I know many people like to change their oil every 3,000 miles because that's what they've always done and their ancestors have passed this down to them for generations and the dealer service departments and oil change shops also recommend this, but I haven't seen this frequent oil change schedule coming from the actual car manufactures lately.
Is the complete maintenance schedule posted online anywhere (not just the oil changes)?
http://www.3000milemyth.org/
That will be a hassle for anyone who drives high mileage. 4 times a year even if you only drive 12K miles a year. With a Honda Accord, the oil change requirements on the same site were listed as roughly 1 per per year.

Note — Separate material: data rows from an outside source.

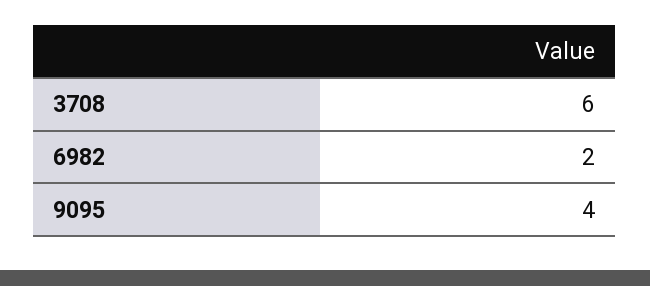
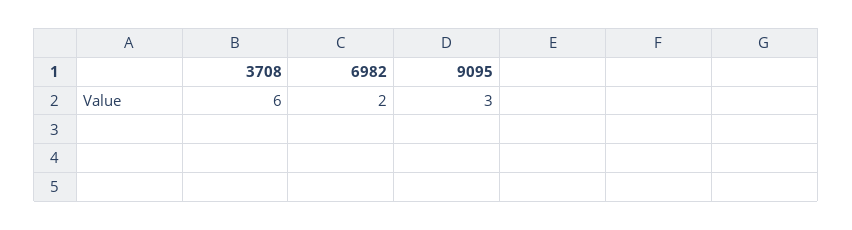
9095: 4 -> 3

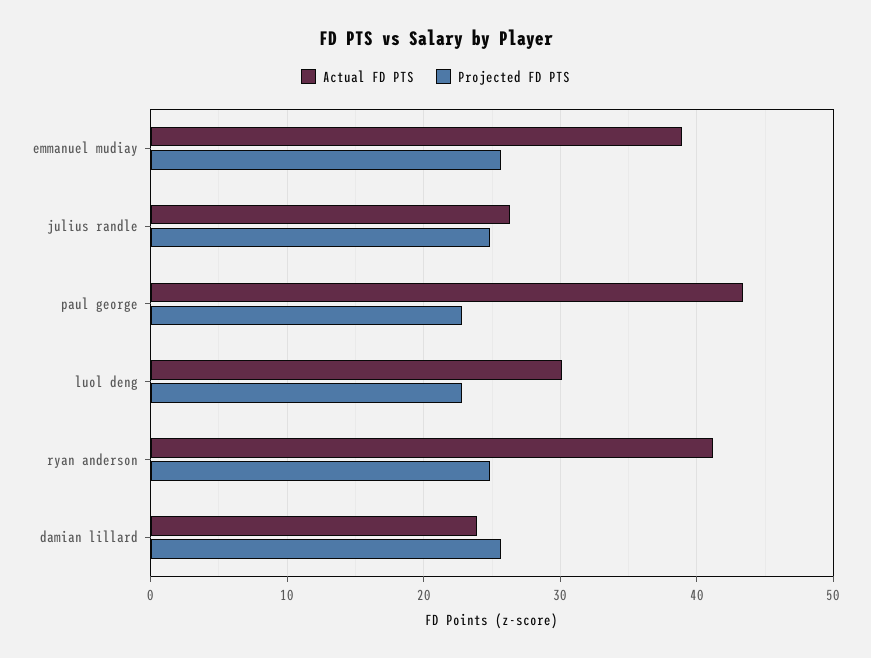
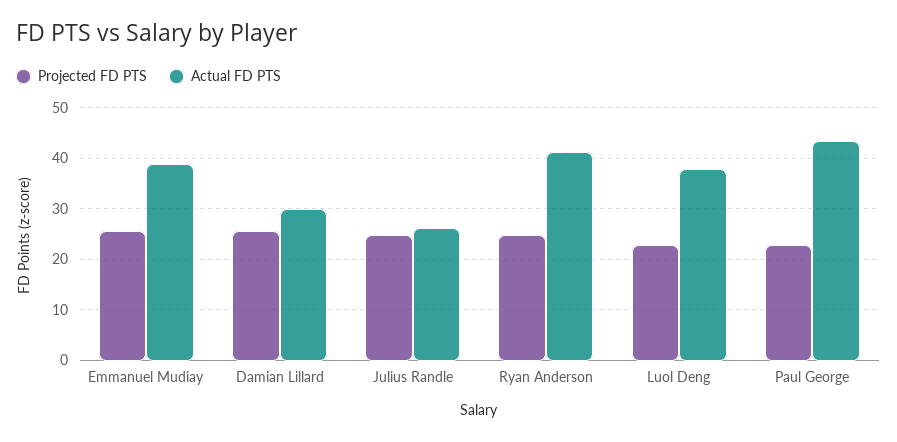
Actual FD PTS, luol deng: 30 -> 38
Actual FD PTS, damian lillard: 24 -> 30

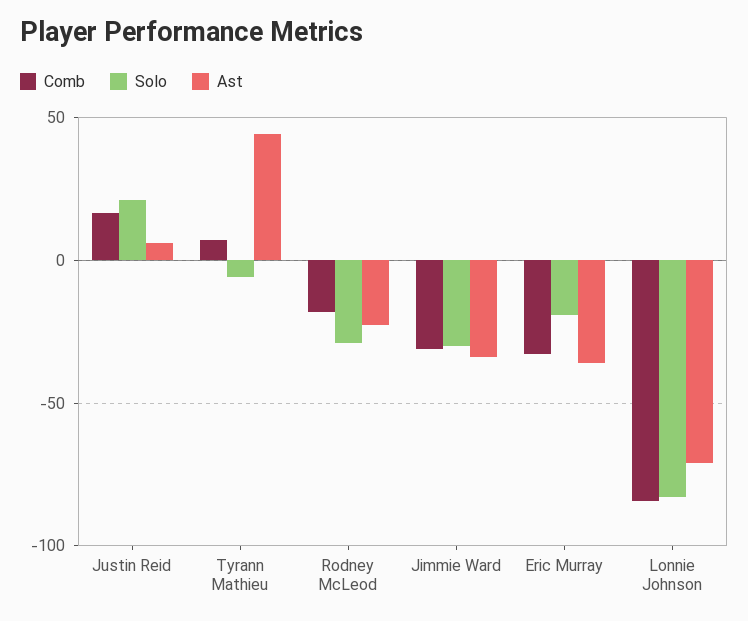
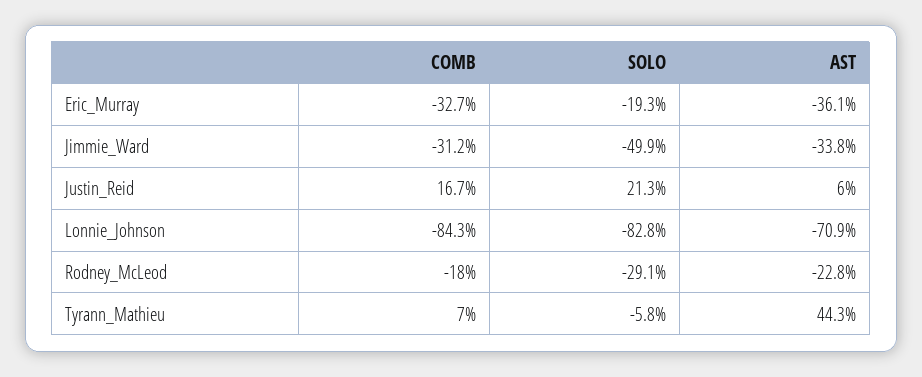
Solo, Jimmie Ward: -30 -> -49.9

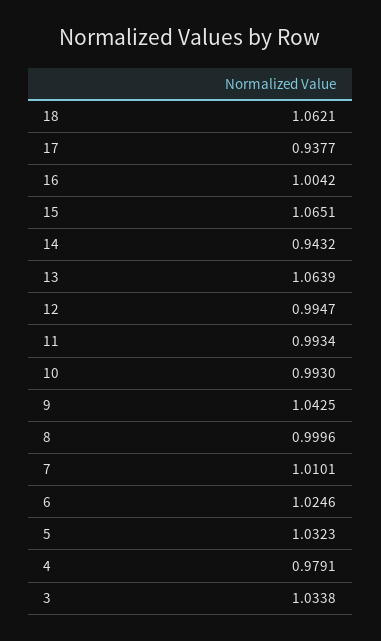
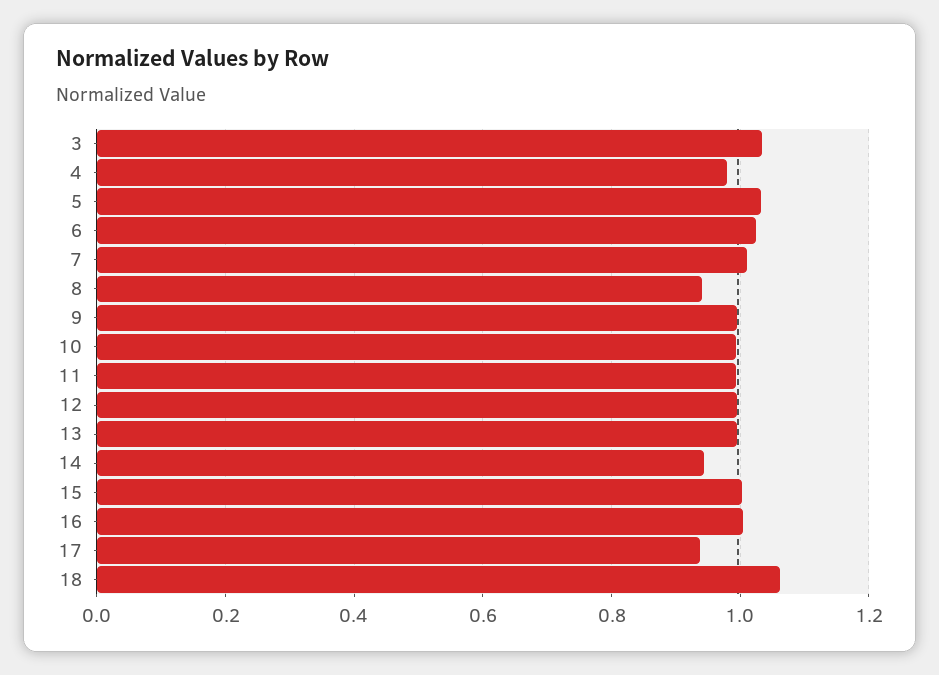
15: 1.0651 -> 1
13: 1.0639 -> 1
9: 1.0425 -> 1
8: 0.9996 -> 0.94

I'm still curious to see the full maintenance schedule so I can see if the rest of the required maintenance (transmission fluid/coolant changes, belt and hose changes, tune-ups etc. are also frequently required.
The Sonata could be an expensive car to keep maintained over several years.
The cost of this is not just the price of the actual oil changes, but the cost of the hassle and your time required for all the additional trips and waits for all these oil changes over the years you own the car.
Maintenance Schedules, Recalls and Technical Service Bulletins
Also, some may be interested in this feature as well:
True Cost to Own (TCO)
Eventually se:
hdsit, "Hyundai Sonata Transmission Questions" #19, 4 Jan 2008 11:47 pm!keywords=
or this:
http://www.hyundai-forums.com/t21620-45mph-vibrations-and-torque-converter.htm
As far as i can read from your post - it seems similar to my complaints with this model.
Have talked to a technician from Hyundai in Denmark, who for the time being is testing the 09-model, before it goes public here in Denmark.
He says the problem is NOT soleved in the 2009 model - too bad - i really have hopes so...
Think i'm going to test it for my self in the next week.
van
If you are curious about the maintenance recommendations you should refer to your owners manual.
Different cars models require different amounts of maintenance.
3,000 mile intervals is way overkill and is a waste of time, money and oil for the cars that don't require that schedule.
I think that the Sonata might be one the car models that do require more maintenance than average and I will weigh that extra cost and inconvenience when comparing it to other cars.
A - Repeated short distance driving
B - Extensive idling
C - Driving in dusty, rough roads
D - Driving in areas using salt or other corrosive materials or in very cold weather
E - Driving in sandy areas
F - More than 50% Driving in heavy city traffic during hot weather above 90oF (32oC)
G - Driving in mountainous areas
H - Driving as a patrol car, taxi, or other commercial use
I - Driving over 100 MPH (170 KM/H)
We own two Hyundais and I get the oil changed every 5K to 7.5K miles and we live in south-central PA. Our driving patterns and environment would seem to dictate we should follow the severe schedule but when I asked our dealer's service manager said we would be OK with the schedule we use. YMMV.
I know this might sound a little anal but over on the Mazda6 board there was someone who had their oil changed at a jiffy oil change place and kept the receipts. He was denied warranty engine repair because the reciepts didn't have the vehicle VIN printed on them. Who does that?
If you are going to ask anyone, you should ask Hyundai to clarify what "repeated" and "extensive" means.
It does say "More than 50%" of your driving in heavy traffic while temps are over 90 degrees.
I don't do any of the things on the list regularly and many of those things never.
There was probably something more to the Mazda5 story. Most work orders will at least have the license plate number and mileage. It may have been a 3rd party extended warranty company that was just making up excuses to deny claims. They would have to put that in their contract to enforce it. The person posting may have also just been lying about the whole incident.
You can also send an oil sample to be analyzed at 3,000 miles to see how much longer you would be able to go based to your actual driving.